Richie Hawtin has long been in the premier league of globetrotting DJs and for many years he seemed to have little appetite for returning to the icy sounds of Plastikman, his last studio album being ‘Closer’ in 2003. The eye-wateringly expensive ‘Arkives’ boxset even had the look (if not quite the weight) of a tombstone and appeared to be the final nail in the koffin. But as a man whose gaze is perpetually fixed on some elusive point on the horizon, it was perhaps not surprising when he launched his ambitious Plastikmanlive concept in 2010, which saw him once again letting his elastic-limbed creation loose.

The release of ‘EX’ is also probably no surprise. It’s not a follow-up to ‘Closer’ though, not strictly speaking, because it’s not a studio album. The seven tracks are all new, but they were recorded live at the Guggenheim, where they were performed at the behest of Christian Dior fashion designer and artistic director Raf Simons for the venerable art establishment’s annual fundraiser at the end of last year. It’s typical of Hawtin to opt for crafting something entirely fresh for the event rather than performing a Plastikmanlive set.

The sequence of tracks – all prefixed with ‘EX’ – seem entirely in harmony with the surroundings in which they were recorded and entirely consistent with the earlier Plastikman albums. Like the inward sweeps of the gallery and the external inverted upward thrust of the building itself, they feel like they are gliding and swelling simultaneously. Deep bass tones emulate the robust load of the architecture, while the trademark manipulations of rubbery acid house gestures echo the sheer preposterousness that Frank Lloyd Wright’s architecture brought to a relatively staid part of New York. 

As with most of Hawtin’s work, the sleight of hand is always in the way he can manipulate some of the most minimalistic elements – a skeletal beat here, a buzzing saw-wave tone there, a reverb-soaked acid riff on top – into an absorbing framework that carries all the thrilling pitches and turns of a DJ set without much more than a tweak or two to set off a complex chain reaction. What you won’t find on ‘EX’ is any of the jackhammer urgency of classic Plastikman moments like ‘Spastik’. This is an altogether more subtle and engaging affair, one might even say more respectable, and there are times when it does feel like ‘EX’ could do with a bit more wildness among its futuristic flourishes. By the closing bars of the last track, the noodling ‘EXhale’, it does start to feel like the autopilot switch has been flicked on. 

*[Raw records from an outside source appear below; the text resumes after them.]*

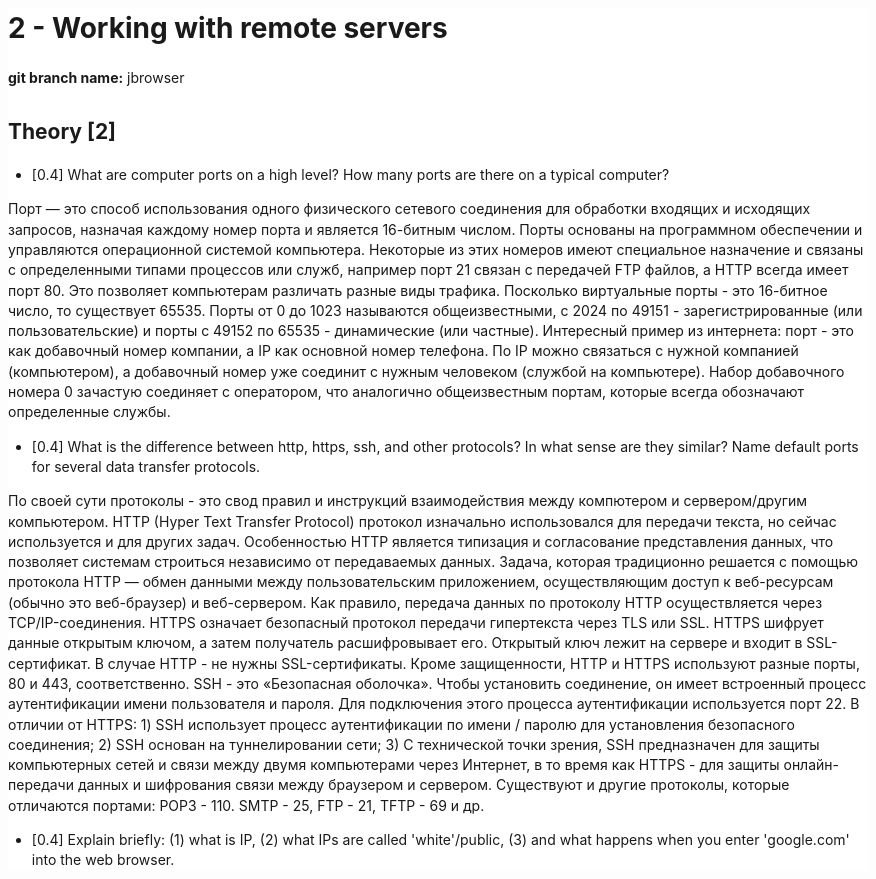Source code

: # 2 - Working with remote servers

**git branch name:** jbrowser

## Theory [2]

* [0.4] What are computer ports on a high level? How many ports are there on a typical computer?

Порт  — это способ использования одного физического сетевого соединения для обработки входящих и исходящих запросов, назначая каждому номер порта и является 16-битным числом. Порты основаны на программном обеспечении и управляются операционной системой компьютера. Некоторые из этих номеров имеют специальное назначение и связаны с определенными типами процессов или служб, например порт 21 связан с передачей FTP файлов, а HTTP всегда имеет порт 80. Это позволяет компьютерам различать разные виды трафика. Посколько виртуальные порты - это 16-битное число, то существует 65535. Порты от 0 до 1023 называются общеизвестными, с 2024 по 49151 - зарегистрированные (или пользовательские) и порты с 49152 по 65535 - динамические (или частные). Интересный пример из интернета: порт - это как добавочный номер компании, а IP как основной номер телефона. По IP можно связаться с нужной компанией (компьютером), а добавочный номер уже соединит с нужным человеком (службой на компьютере). Набор добавочного номера 0 зачастую соединяет с оператором, что аналогично общеизвестным портам, которые всегда обозначают определенные службы.

* [0.4] What is the difference between http, https, ssh, and other protocols? In what sense are they similar? Name default ports for several data transfer protocols.

По своей сути протоколы - это свод правил и инструкций взаимодействия между компютером и сервером/другим компьютером. HTTP (Hyper Text Transfer Protocol) протокол изначально использовался для передачи текста, но сейчас используется и для других задач. Особенностью HTTP является типизация и согласование представления данных, что позволяет системам строиться независимо от передаваемых данных. Задача, которая традиционно решается с помощью протокола HTTP — обмен данными между пользовательским приложением, осуществляющим доступ к веб-ресурсам (обычно это веб-браузер) и веб-сервером. Как правило, передача данных по протоколу HTTP осуществляется через TCP/IP-соединения. HTTPS означает безопасный протокол передачи гипертекста через TLS или SSL. HTTPS шифрует данные открытым ключом, а затем получатель расшифровывает его. Открытый ключ лежит на сервере и входит в SSL-сертификат. В случае HTTP - не нужны SSL-сертификаты. Кроме защищенности, HTTP и HTTPS используют разные порты, 80 и 443, соответственно. SSH - это «Безопасная оболочка». Чтобы установить соединение, он имеет встроенный процесс аутентификации имени пользователя и пароля. Для подключения этого процесса аутентификации используется порт 22. В отличии от HTTPS: 1) SSH использует процесс аутентификации по имени / паролю для установления безопасного соединения; 2) SSH основан на туннелировании сети; 3) С технической точки зрения, SSH предназначен для защиты компьютерных сетей и связи между двумя компьютерами через Интернет, в то время как HTTPS - для защиты онлайн-передачи данных и шифрования связи между браузером и сервером. Существуют и другие протоколы, которые отличаются портами: POP3 - 110. SMTP - 25, FTP - 21, TFTP - 69 и др.

* [0.4] Explain briefly: (1) what is IP, (2) what IPs are called 'white'/public, (3) and what happens when you enter 'google.com' into the web browser.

That said, the average listener is unlikely to be able to ever fully appreciate what ‘EX’ is meant to sound like. Richie Hawtin has partnered with SubPac for the album, the idea being that you can only truly experience the complex nest of low end frequencies by shelling out $400 on a bit of audiophile equipment. Expensive hardware and private concerts at gallery fundraisers curated by Dior designers? Who knew that techno had gone so upper class?